======== DATA RECORDS ========

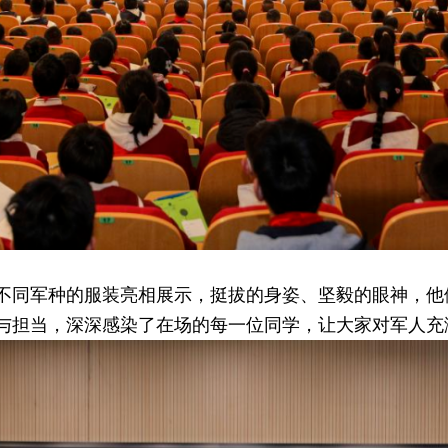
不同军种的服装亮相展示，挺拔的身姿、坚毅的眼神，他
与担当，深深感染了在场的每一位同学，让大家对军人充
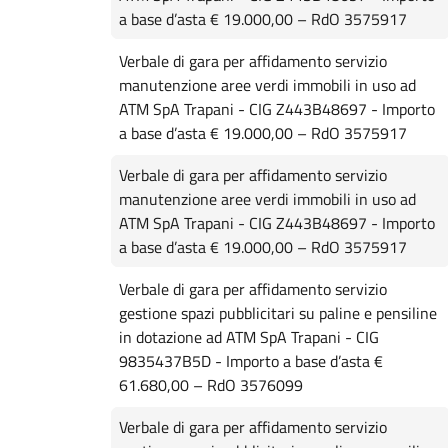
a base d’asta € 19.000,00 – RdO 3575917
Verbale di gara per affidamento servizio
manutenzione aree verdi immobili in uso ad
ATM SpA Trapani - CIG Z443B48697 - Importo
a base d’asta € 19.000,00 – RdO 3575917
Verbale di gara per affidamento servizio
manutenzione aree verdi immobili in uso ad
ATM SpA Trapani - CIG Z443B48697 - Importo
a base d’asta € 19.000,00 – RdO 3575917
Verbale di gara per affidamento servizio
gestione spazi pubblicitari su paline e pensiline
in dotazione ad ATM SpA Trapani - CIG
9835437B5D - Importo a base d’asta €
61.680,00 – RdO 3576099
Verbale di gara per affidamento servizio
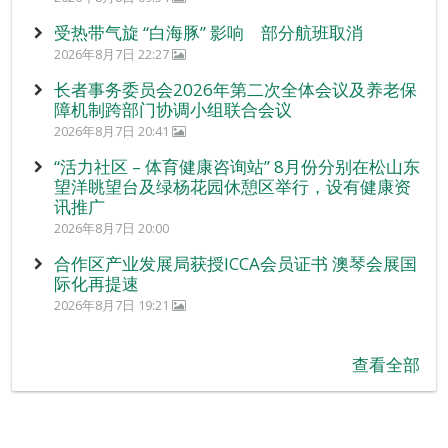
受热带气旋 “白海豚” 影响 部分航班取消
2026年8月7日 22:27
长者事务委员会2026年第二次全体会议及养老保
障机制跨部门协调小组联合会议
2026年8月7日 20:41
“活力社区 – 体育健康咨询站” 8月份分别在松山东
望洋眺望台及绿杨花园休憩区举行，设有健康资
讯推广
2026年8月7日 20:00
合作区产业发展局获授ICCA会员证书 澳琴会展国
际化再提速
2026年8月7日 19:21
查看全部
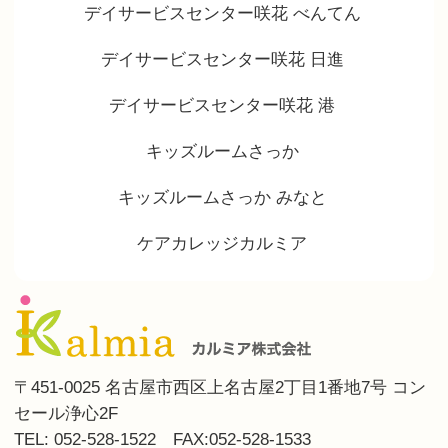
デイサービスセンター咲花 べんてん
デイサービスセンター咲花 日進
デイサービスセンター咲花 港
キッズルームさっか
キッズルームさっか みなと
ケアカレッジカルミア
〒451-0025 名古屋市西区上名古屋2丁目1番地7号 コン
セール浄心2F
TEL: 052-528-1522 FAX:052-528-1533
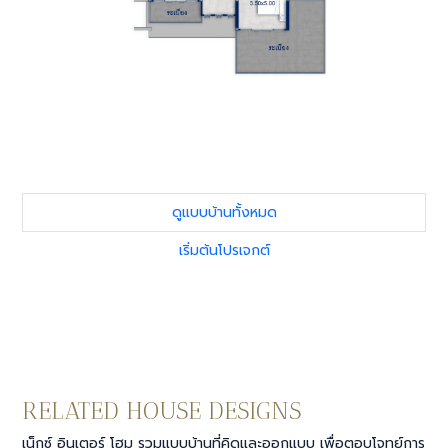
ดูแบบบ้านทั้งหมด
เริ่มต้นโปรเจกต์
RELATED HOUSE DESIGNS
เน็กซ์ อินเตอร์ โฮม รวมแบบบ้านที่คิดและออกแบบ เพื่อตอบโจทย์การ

========

## WHAT YOU WILL DO
Exactly as written, restate all of the data, leaving out the images.

## WRITTEN SOLUTION
不同军种的服装亮相展示，挺拔的身姿、坚毅的眼神，他
与担当，深深感染了在场的每一位同学，让大家对军人充
a base d’asta € 19.000,00 – RdO 3575917
Verbale di gara per affidamento servizio
manutenzione aree verdi immobili in uso ad
ATM SpA Trapani - CIG Z443B48697 - Importo
a base d’asta € 19.000,00 – RdO 3575917
Verbale di gara per affidamento servizio
manutenzione aree verdi immobili in uso ad
ATM SpA Trapani - CIG Z443B48697 - Importo
a base d’asta € 19.000,00 – RdO 3575917
Verbale di gara per affidamento servizio
gestione spazi pubblicitari su paline e pensiline
in dotazione ad ATM SpA Trapani - CIG
9835437B5D - Importo a base d’asta €
61.680,00 – RdO 3576099
Verbale di gara per affidamento servizio
受热带气旋 “白海豚” 影响 部分航班取消
2026年8月7日 22:27
长者事务委员会2026年第二次全体会议及养老保
障机制跨部门协调小组联合会议
2026年8月7日 20:41
“活力社区 – 体育健康咨询站” 8月份分别在松山东
望洋眺望台及绿杨花园休憩区举行，设有健康资
讯推广
2026年8月7日 20:00
合作区产业发展局获授ICCA会员证书 澳琴会展国
际化再提速
2026年8月7日 19:21
查看全部
デイサービスセンター咲花 べんてん
デイサービスセンター咲花 日進
デイサービスセンター咲花 港
キッズルームさっか
キッズルームさっか みなと
ケアカレッジカルミア
〒451-0025 名古屋市西区上名古屋2丁目1番地7号 コン
セール浄心2F
TEL: 052-528-1522 FAX:052-528-1533
ดูแบบบ้านทั้งหมด
เริ่มต้นโปรเจกต์
RELATED HOUSE DESIGNS
เน็กซ์ อินเตอร์ โฮม รวมแบบบ้านที่คิดและออกแบบ เพื่อตอบโจทย์การ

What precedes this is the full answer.